A pesar de todo, hay que reconocer la coherencia del Papa. Habló de buena fe (sin broma). Dijo la semana pasada en una universidad alemana lo que siempre ha dicho en todas partes. Como lo destacó Frédéric Lenoir, sociólogo y sobre todo director del mensual Le Monde des religions: “Ese Papa tiene la obsesión de recordar a Europa sus raíces cristianas”. De esto se trata. Sin interpretar las palabras del Papa se debe denunciar el error de los comentaristas que buscan en ellas una visión de las relaciones entre cristianos y musulmanes que tiene el jefe de la iglesia católica. Hablar (mal o bien) del otro bando es hablar de su propio bando. Prueba de esto dos artículos que leí sobre las cruzadas. Ambos ayudan a entender el ámbito real del discurso pronunciado en el aula magna de la universidad de Ratisbona.
El primer artículo lo firmó Felipe Fernández Armesto en el Times de Londres. Es la reseña de un libro sobre la historia de las cruzadas cristianas. Pero no habla tanto del libro como de la visión errónea que tenemos de las cruzadas. ¿Qué dice Fernández Armesto? Tres cosas:
1. Las cruzadas no provocaron un choque entre civilizaciones; “en el mundo mediterráneo, las comunidades cristianas y musulmanas siguieron en su convivencia”.

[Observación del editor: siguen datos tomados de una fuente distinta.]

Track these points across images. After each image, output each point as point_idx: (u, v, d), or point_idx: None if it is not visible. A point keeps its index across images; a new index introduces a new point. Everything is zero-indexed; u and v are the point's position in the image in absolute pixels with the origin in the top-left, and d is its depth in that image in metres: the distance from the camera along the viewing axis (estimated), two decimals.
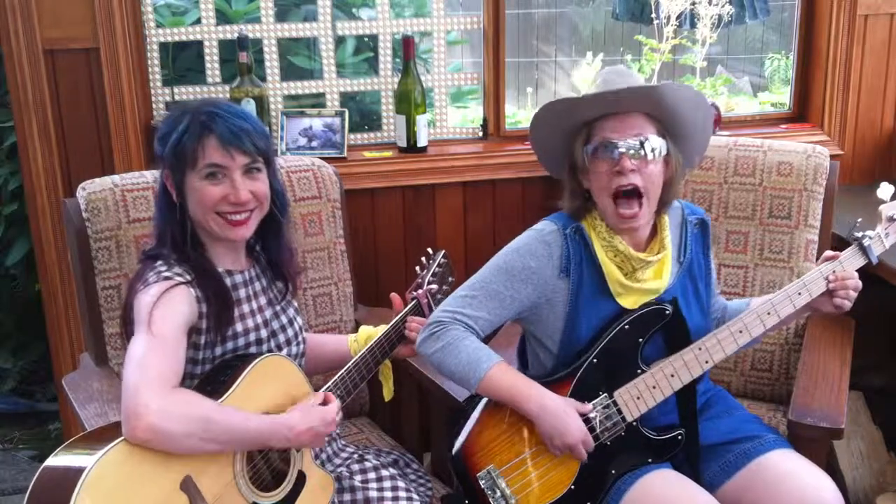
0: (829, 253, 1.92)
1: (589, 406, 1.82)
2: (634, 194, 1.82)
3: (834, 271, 1.87)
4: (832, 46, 2.86)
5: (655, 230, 1.92)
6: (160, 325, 1.60)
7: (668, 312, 1.85)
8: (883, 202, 2.00)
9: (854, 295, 1.88)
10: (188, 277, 1.68)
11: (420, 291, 2.01)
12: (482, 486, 1.82)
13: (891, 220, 1.93)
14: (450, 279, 2.10)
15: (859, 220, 1.95)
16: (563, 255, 1.87)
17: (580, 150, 1.85)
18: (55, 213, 2.57)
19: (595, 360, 1.85)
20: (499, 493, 1.81)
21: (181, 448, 1.51)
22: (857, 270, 1.90)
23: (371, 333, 1.98)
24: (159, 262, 1.70)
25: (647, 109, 1.82)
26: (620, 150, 1.80)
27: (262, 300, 1.84)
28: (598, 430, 1.82)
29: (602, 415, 1.82)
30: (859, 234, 1.90)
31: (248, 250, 1.84)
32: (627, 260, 1.86)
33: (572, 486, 1.82)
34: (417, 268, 2.07)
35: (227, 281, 1.76)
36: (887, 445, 2.68)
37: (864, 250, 1.89)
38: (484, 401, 1.89)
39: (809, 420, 1.88)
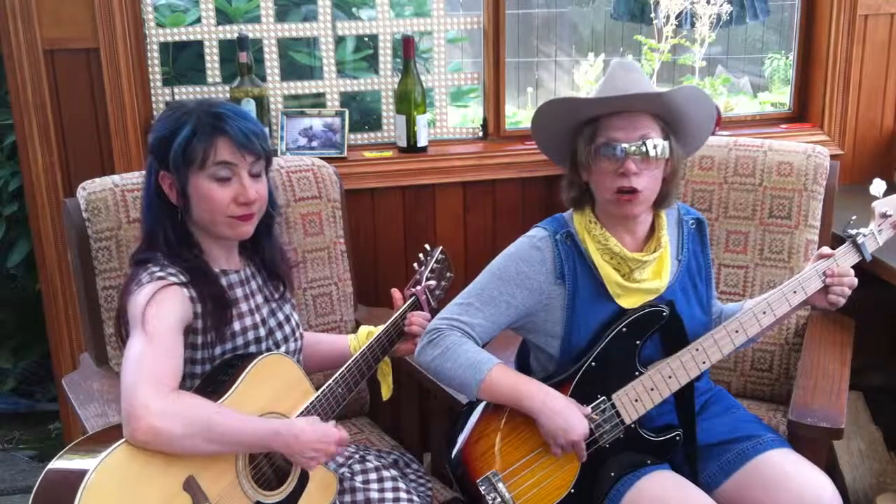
0: (823, 250, 1.91)
1: (587, 409, 1.82)
2: (632, 194, 1.81)
3: (830, 268, 1.87)
4: (832, 46, 2.86)
5: (653, 228, 1.92)
6: (154, 323, 1.60)
7: (665, 314, 1.84)
8: (876, 198, 1.99)
9: (849, 292, 1.87)
10: (182, 279, 1.68)
11: (418, 288, 2.01)
12: (483, 492, 1.81)
13: (883, 216, 1.92)
14: (448, 275, 2.10)
15: (853, 217, 1.94)
16: (555, 261, 1.87)
17: (584, 147, 1.84)
18: (55, 213, 2.57)
19: (594, 364, 1.84)
20: (500, 499, 1.80)
21: (182, 449, 1.52)
22: (853, 268, 1.89)
23: (371, 331, 1.99)
24: (151, 264, 1.70)
25: (654, 111, 1.82)
26: (625, 151, 1.78)
27: (259, 299, 1.84)
28: (596, 434, 1.82)
29: (600, 418, 1.82)
30: (853, 232, 1.90)
31: (240, 249, 1.84)
32: (624, 261, 1.85)
33: (572, 490, 1.82)
34: (415, 265, 2.07)
35: (223, 281, 1.77)
36: (887, 445, 2.68)
37: (858, 247, 1.88)
38: (482, 406, 1.88)
39: (809, 420, 1.87)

2. “El gran conflicto de esta época no fue entre los cristianos y los musulmanes, más bien entre los sunnitas y los chiítas” – con victoria de los primeros sobre los segundos.
3. “El gran efecto de las cruzadas en el reino cristiano fue una aceleración de la piedad religiosa”.

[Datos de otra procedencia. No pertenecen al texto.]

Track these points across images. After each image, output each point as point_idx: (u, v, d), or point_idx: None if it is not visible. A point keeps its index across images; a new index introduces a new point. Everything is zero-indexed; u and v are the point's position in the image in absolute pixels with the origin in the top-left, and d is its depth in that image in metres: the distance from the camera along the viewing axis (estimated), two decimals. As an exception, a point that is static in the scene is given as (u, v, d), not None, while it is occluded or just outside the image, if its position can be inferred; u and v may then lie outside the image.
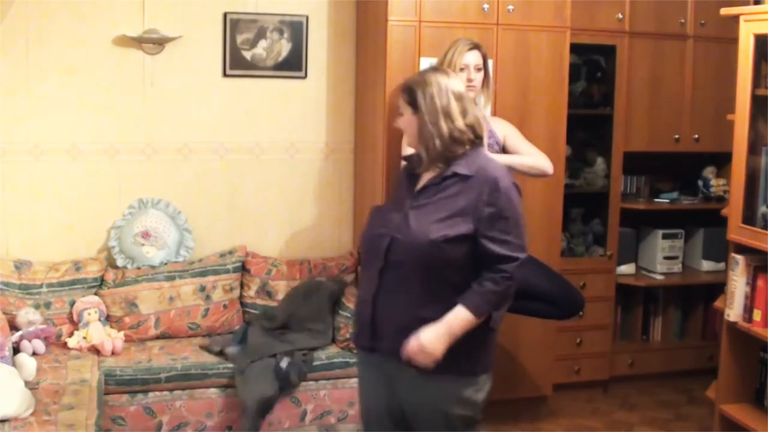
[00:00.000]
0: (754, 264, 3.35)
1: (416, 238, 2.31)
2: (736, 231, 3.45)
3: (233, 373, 3.58)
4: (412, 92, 2.40)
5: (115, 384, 3.47)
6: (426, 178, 2.43)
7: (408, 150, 3.58)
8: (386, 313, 2.39)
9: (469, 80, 3.42)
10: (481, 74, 3.46)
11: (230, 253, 4.15)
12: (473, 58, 3.43)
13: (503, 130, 3.59)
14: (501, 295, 2.35)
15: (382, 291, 2.38)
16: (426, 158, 2.41)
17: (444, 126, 2.36)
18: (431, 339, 2.28)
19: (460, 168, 2.37)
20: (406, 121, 2.43)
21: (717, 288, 4.21)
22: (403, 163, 2.63)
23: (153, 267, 3.97)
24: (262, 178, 4.28)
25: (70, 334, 3.73)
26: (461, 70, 3.41)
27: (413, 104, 2.40)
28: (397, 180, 2.66)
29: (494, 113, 3.88)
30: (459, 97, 2.40)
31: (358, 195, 4.36)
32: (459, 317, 2.31)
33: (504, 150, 3.54)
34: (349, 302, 3.93)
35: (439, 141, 2.37)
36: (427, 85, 2.38)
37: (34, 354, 3.46)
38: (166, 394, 3.54)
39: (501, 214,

Siempre, una cruzada produce más efectos adentro que afuera. Es lo que explica el autor del segundo artículo, Tony Judt, al denunciar en la London Review of Books la debilidad de los intelectuales liberales que apoyan sin reserva la supuesta cruzada del presidente americano George W. Bush en contra del “islamismo-fascismo” como se dice en la Casa Blanca. Bush no es el Papa pero tiene un discurso muy parecido en el fondo: dice que la violencia, la falta de razón se encuentra en el otro bando. Y el discurso tiene una eficiencia potente al leer la lista, establecida por Judt, de los intelectuales, tanto en Europa como en EE. UU. que no se atrevían a criticar al promotor de la cruzada (Thomas Friedman, Adam Michnik, Vaclav Havel, André Glucksmann, etc.).

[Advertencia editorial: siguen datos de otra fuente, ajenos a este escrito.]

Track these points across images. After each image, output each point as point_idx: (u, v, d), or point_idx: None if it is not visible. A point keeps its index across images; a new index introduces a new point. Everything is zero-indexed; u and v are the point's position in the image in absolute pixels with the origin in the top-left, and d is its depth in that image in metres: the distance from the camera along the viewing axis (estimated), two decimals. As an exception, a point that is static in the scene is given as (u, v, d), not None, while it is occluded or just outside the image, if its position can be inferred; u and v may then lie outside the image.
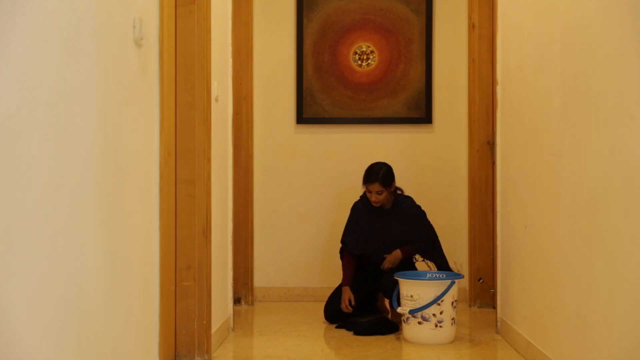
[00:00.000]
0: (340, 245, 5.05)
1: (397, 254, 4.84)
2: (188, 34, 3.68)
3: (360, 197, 5.06)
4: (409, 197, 5.02)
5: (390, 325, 4.56)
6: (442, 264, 4.87)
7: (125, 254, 2.53)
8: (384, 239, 4.89)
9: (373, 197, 4.85)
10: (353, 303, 4.79)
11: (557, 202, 3.31)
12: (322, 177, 5.78)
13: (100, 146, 2.28)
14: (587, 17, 2.94)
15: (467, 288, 5.42)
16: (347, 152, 5.77)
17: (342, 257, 5.01)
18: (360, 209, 4.99)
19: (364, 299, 4.92)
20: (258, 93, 5.71)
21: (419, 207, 4.98)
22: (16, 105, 1.74)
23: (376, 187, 4.82)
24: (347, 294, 4.82)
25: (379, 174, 4.83)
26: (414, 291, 4.23)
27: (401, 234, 4.87)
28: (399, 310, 4.29)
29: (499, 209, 4.48)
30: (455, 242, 5.64)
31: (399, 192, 5.01)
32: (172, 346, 3.65)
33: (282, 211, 5.74)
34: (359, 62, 5.75)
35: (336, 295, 4.87)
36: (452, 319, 4.24)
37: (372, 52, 5.75)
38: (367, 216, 4.95)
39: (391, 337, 4.45)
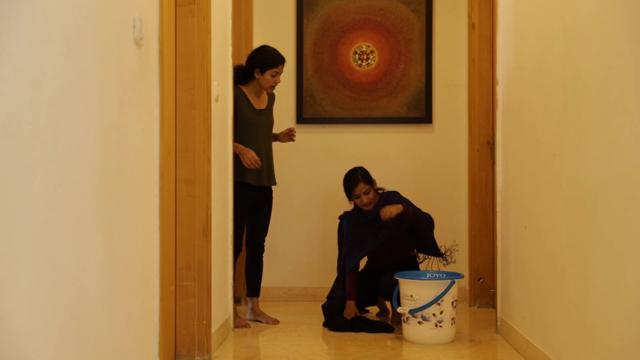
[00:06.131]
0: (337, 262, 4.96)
1: (398, 206, 4.59)
2: (188, 34, 3.68)
3: (340, 216, 5.00)
4: (392, 192, 4.91)
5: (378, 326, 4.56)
6: (433, 249, 4.82)
7: (125, 253, 2.53)
8: (377, 239, 4.80)
9: (364, 200, 4.77)
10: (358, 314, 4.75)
11: (557, 202, 3.31)
12: (322, 177, 5.78)
13: (100, 146, 2.28)
14: (587, 17, 2.94)
15: (467, 288, 5.43)
16: (347, 152, 5.77)
17: (338, 271, 4.90)
18: (347, 225, 4.90)
19: (361, 298, 4.91)
20: (258, 93, 5.70)
21: (404, 198, 4.86)
22: (16, 105, 1.74)
23: (361, 187, 4.76)
24: (353, 310, 4.74)
25: (358, 175, 4.78)
26: (414, 291, 4.23)
27: (393, 226, 4.73)
28: (399, 310, 4.29)
29: (499, 208, 4.47)
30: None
31: (380, 191, 4.93)
32: (172, 346, 3.65)
33: (282, 210, 5.74)
34: (359, 62, 5.75)
35: (334, 300, 4.82)
36: (452, 319, 4.24)
37: (372, 52, 5.75)
38: (356, 228, 4.86)
39: (391, 336, 4.45)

Una cruzada es la confirmación de una identidad común, incluyendo la paranoia, las mentiras y el voluntarismo que se esconde en el alma íntima de cualquier pueblo. Al leer al Papa, pensé enseguida en estos artículos. Felipe Fernández Armesto consiguió escribir una historia total del mundo; Tony Judt publicó una historia de Europa después de la Segunda Guerra Mundial. Son dos hombres que tienen un talento excepcional para la síntesis. Y ambos, escribiendo antes de las palabras del Papa, nos dan la clave de su interpretación: el jefe de la Iglesia Católica hablaba a los cristianos. Cuando de guerra se trata, solo se puede hablar a sus propias tropas. Aun más cuando es la guerra de Dios.